▶ _Pictured people or hands with joints_

———

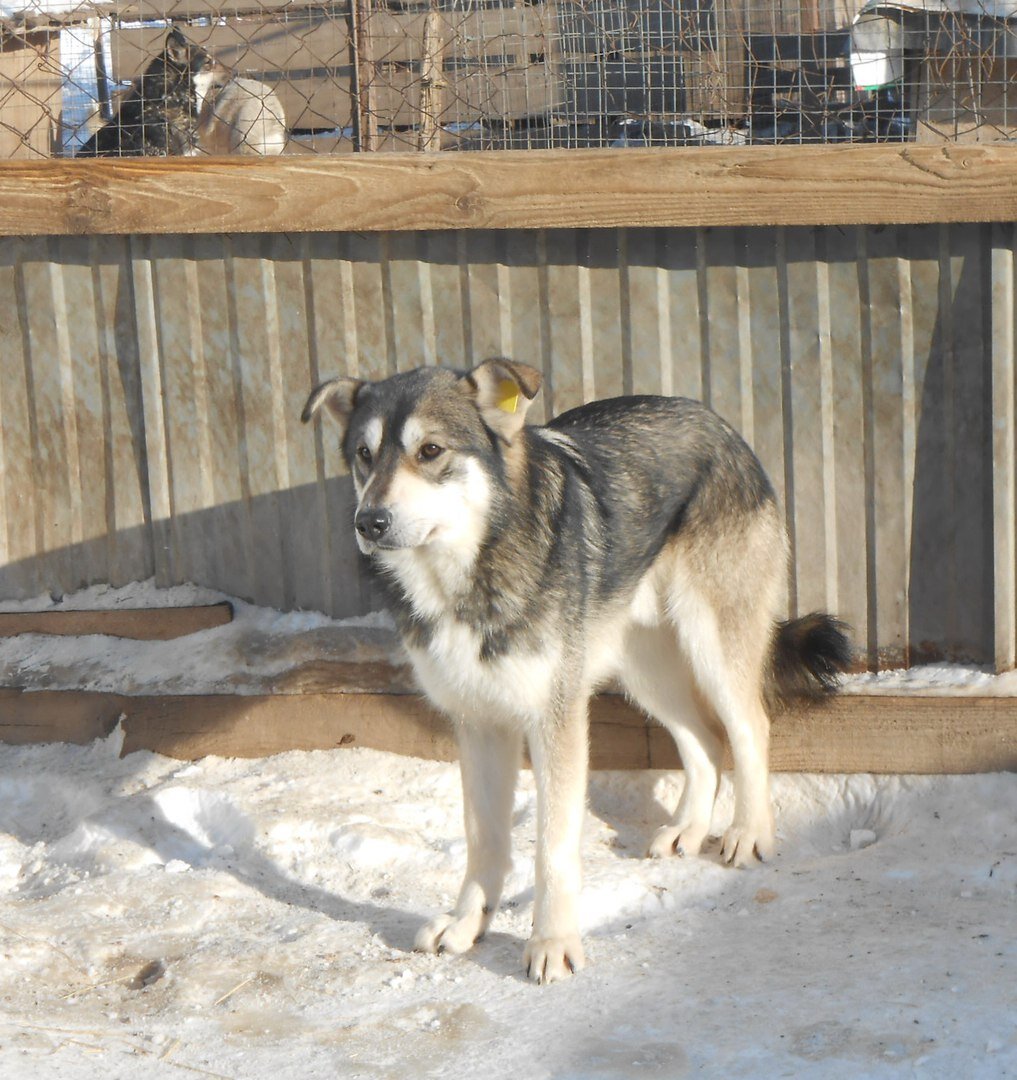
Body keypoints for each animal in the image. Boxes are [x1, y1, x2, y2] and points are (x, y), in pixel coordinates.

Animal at [300, 358, 850, 984]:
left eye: (430, 450)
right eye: (363, 455)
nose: (369, 522)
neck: (470, 573)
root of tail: (718, 423)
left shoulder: (554, 721)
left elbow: (552, 851)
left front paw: (552, 943)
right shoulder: (479, 724)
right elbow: (483, 841)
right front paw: (467, 924)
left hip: (710, 645)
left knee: (748, 726)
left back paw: (749, 834)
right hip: (641, 669)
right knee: (704, 740)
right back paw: (688, 830)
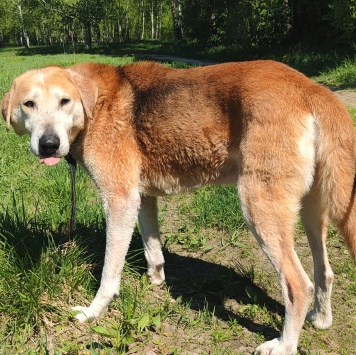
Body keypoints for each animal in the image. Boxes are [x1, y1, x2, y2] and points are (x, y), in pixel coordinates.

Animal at [1, 61, 354, 355]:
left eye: (65, 101)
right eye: (28, 104)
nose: (48, 145)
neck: (94, 103)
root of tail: (311, 87)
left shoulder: (119, 199)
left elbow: (109, 273)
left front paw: (93, 312)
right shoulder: (142, 198)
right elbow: (152, 247)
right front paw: (155, 280)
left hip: (259, 207)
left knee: (299, 285)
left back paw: (284, 345)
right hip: (311, 210)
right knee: (325, 271)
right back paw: (321, 319)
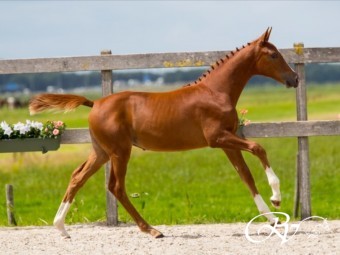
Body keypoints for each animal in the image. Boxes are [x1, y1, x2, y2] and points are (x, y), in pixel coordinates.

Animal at [30, 28, 298, 238]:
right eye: (274, 55)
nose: (294, 78)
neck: (216, 92)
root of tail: (94, 103)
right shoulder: (217, 138)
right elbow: (258, 148)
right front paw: (276, 198)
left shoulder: (227, 143)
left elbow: (246, 176)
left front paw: (273, 218)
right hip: (119, 151)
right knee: (116, 186)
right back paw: (151, 229)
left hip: (101, 152)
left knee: (78, 177)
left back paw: (61, 228)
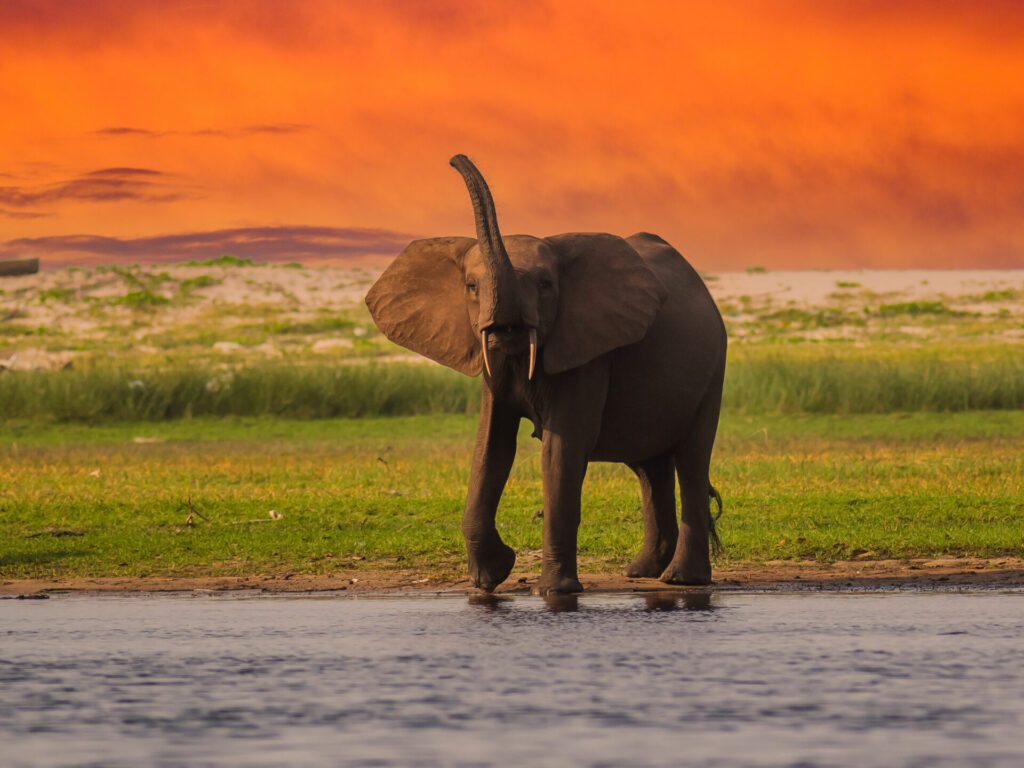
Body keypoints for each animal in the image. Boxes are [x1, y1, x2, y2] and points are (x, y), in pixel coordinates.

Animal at [364, 154, 724, 593]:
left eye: (546, 284)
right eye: (471, 286)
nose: (454, 159)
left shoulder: (586, 352)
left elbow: (561, 449)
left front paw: (555, 591)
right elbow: (490, 446)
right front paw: (490, 577)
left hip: (713, 367)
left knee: (691, 461)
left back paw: (681, 580)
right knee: (649, 467)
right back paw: (641, 572)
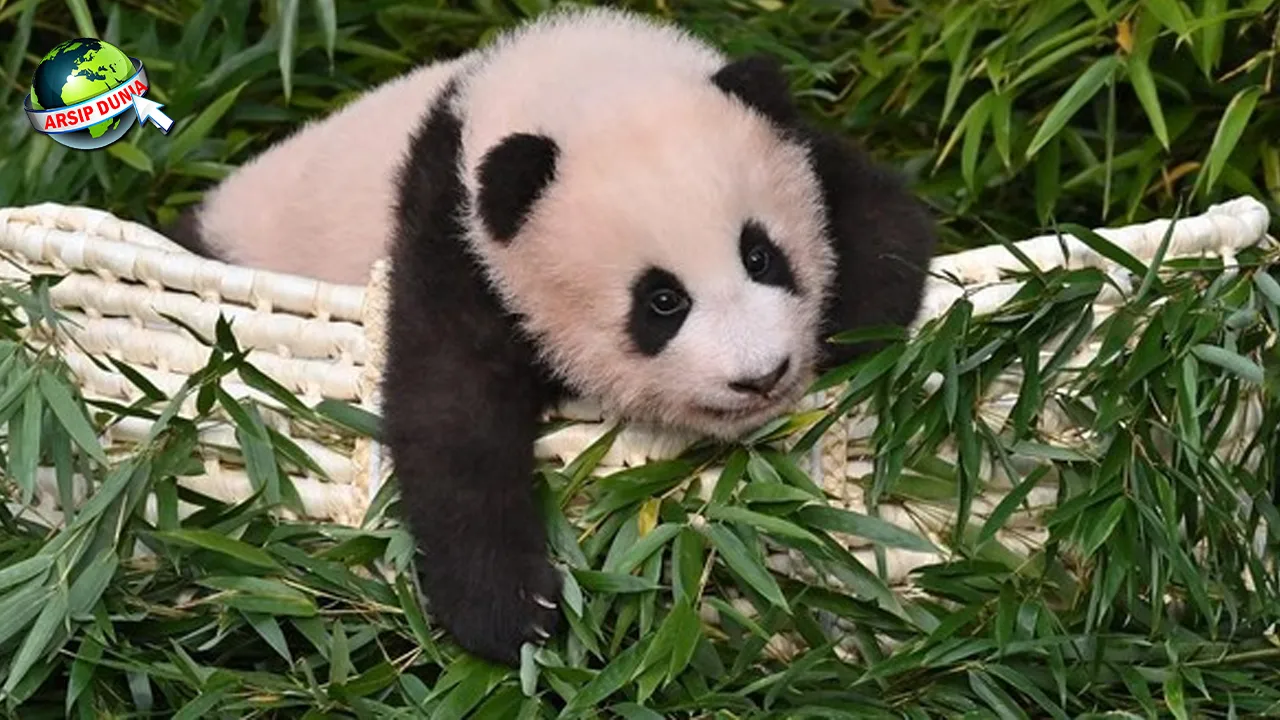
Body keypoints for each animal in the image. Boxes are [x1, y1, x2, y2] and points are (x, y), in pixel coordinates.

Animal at [170, 7, 938, 666]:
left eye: (761, 255)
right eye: (661, 301)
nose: (760, 376)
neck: (566, 80)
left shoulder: (805, 146)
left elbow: (887, 221)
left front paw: (850, 330)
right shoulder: (455, 235)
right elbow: (449, 409)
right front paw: (509, 612)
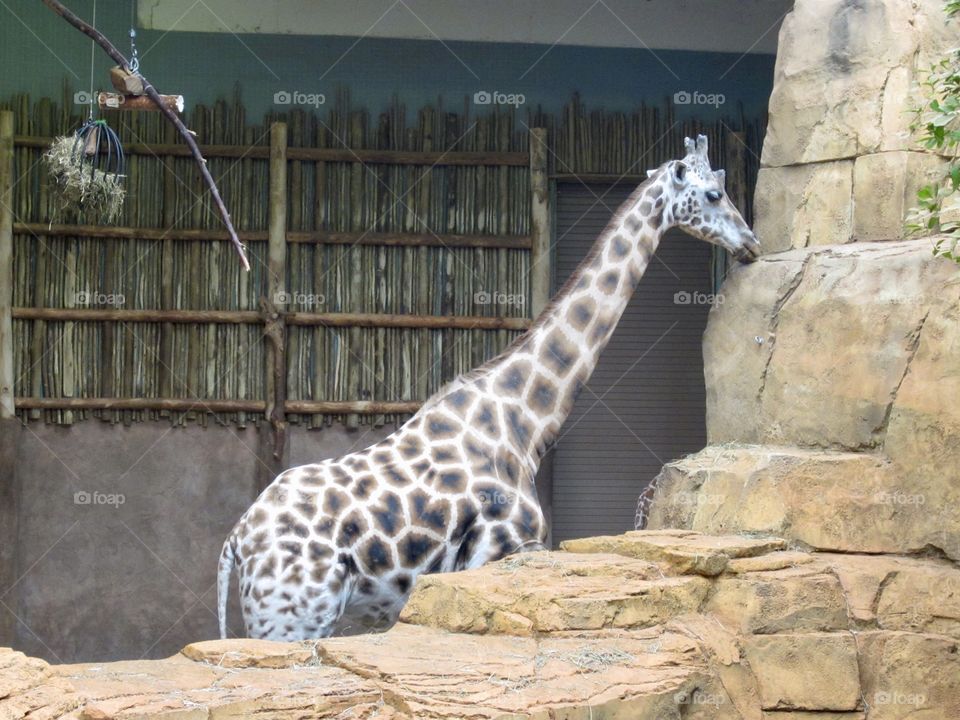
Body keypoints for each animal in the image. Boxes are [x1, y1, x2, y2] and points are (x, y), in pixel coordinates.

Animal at [218, 134, 759, 641]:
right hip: (292, 619)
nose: (751, 243)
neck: (524, 422)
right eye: (714, 193)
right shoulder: (501, 551)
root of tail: (235, 542)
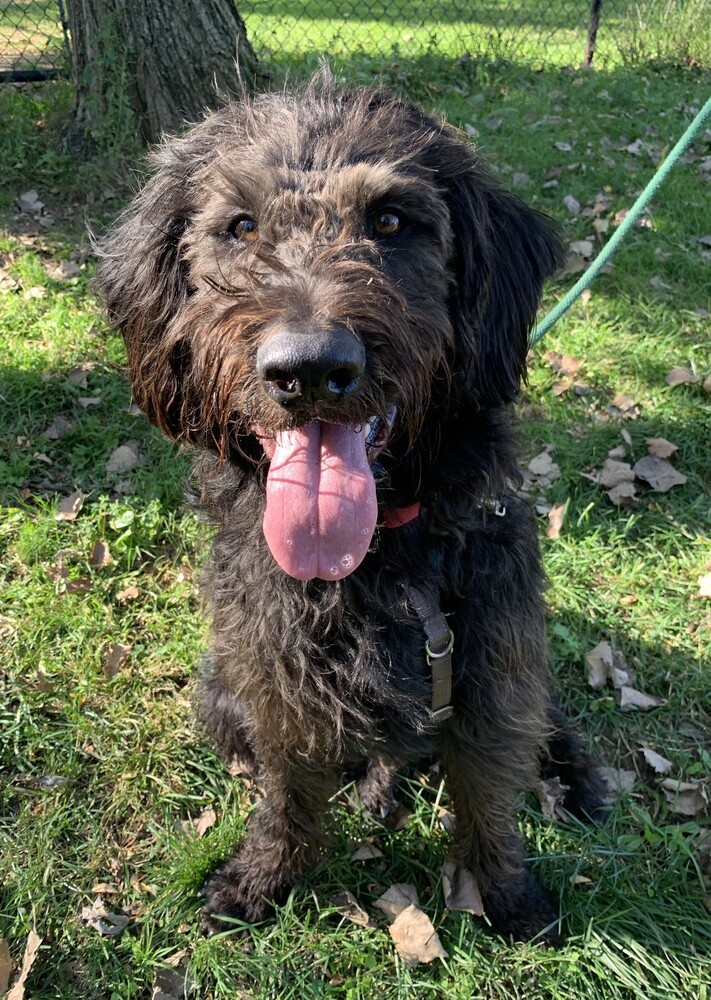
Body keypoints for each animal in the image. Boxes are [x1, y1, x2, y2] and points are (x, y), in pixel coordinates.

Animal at [97, 74, 604, 940]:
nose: (307, 369)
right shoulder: (273, 676)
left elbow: (488, 797)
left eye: (391, 221)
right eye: (241, 226)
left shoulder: (487, 668)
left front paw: (506, 895)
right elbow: (288, 792)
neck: (378, 563)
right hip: (218, 688)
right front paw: (267, 875)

———

▶ _EXERCISE OBJECTIVE_
The data above should be restated exactly, with its images dropped.

▶ _ANSWER BOX_
Body keypoints for each animal in the image. Boxes are [x1, y1, x2, y2] and points are (x, y), in pixel coordinates.

Animal at [300, 358, 850, 984]:
left eye: (430, 450)
right eye: (363, 455)
nose: (369, 522)
neck: (470, 573)
root of tail: (718, 423)
left shoulder: (554, 721)
left elbow: (552, 851)
left front paw: (552, 943)
right shoulder: (479, 724)
right elbow: (483, 841)
right front paw: (467, 924)
left hip: (710, 645)
left knee: (748, 726)
left back paw: (749, 834)
right hip: (641, 669)
right knee: (704, 740)
right back paw: (688, 830)
Body keypoints for each animal in the image. Boxes are [x1, y1, x2, y2] and points are (x, y), in pixel coordinates.

Animal at [1, 61, 354, 355]:
left eye: (65, 101)
right eye: (28, 104)
nose: (48, 145)
neck: (94, 103)
root of tail: (311, 87)
left shoulder: (119, 199)
left elbow: (109, 273)
left front paw: (93, 312)
right shoulder: (142, 198)
right elbow: (152, 247)
right front paw: (155, 280)
left hip: (259, 207)
left knee: (299, 285)
left back paw: (284, 345)
right hip: (311, 210)
right knee: (325, 271)
right back paw: (321, 319)
Body keypoints for each animal in the image. Boxes are [x1, y1, x2, y2] and points are (x, y), in pixel coordinates.

Animal at [30, 28, 298, 238]:
right eye: (274, 55)
nose: (294, 78)
neck: (216, 92)
root of tail: (94, 103)
right shoulder: (217, 138)
right elbow: (258, 148)
right front paw: (276, 198)
left shoulder: (227, 143)
left elbow: (246, 176)
left front paw: (273, 218)
right hip: (119, 151)
right knee: (116, 186)
right back paw: (151, 229)
left hip: (101, 152)
left knee: (78, 177)
left back paw: (61, 228)
Body keypoints for each animal in the image. Boxes are [x1, y1, x2, y2] and points are (x, y), in pixel coordinates.

Animal at [364, 154, 724, 593]:
left eye: (546, 284)
right eye: (471, 286)
nose: (454, 159)
left shoulder: (586, 352)
left elbow: (561, 449)
left front paw: (555, 591)
right elbow: (490, 446)
right front paw: (490, 577)
left hip: (713, 367)
left knee: (691, 461)
left back paw: (681, 580)
right knee: (649, 467)
right back paw: (641, 572)
Body keypoints for each animal in the image. Boxes are [x1, y1, x2, y2] and points are (x, y), in pixel coordinates.

Animal at [170, 7, 938, 666]:
left eye: (761, 255)
right eye: (661, 301)
nose: (760, 376)
neck: (566, 80)
left shoulder: (805, 146)
left elbow: (887, 221)
left front paw: (850, 330)
right shoulder: (455, 235)
right elbow: (449, 409)
right front paw: (509, 612)
Body keypoints for each animal in the image. Boxes are [x1, y1, x2, y2] and points are (x, y), in pixel coordinates.

Animal at [218, 134, 759, 641]:
right hip: (292, 619)
nose: (751, 243)
neck: (524, 422)
right eye: (714, 193)
right shoulder: (501, 551)
root of tail: (235, 542)
Body keypoints for each animal in the image. Boxes are [x1, y1, x2, y2] and points are (x, y), in pixel coordinates.

Animal at [97, 74, 604, 940]:
nose: (307, 369)
right shoulder: (273, 676)
left elbow: (488, 797)
left eye: (391, 221)
right eye: (241, 226)
left shoulder: (487, 668)
left front paw: (506, 895)
right elbow: (288, 792)
neck: (378, 563)
right hip: (218, 688)
right front paw: (267, 875)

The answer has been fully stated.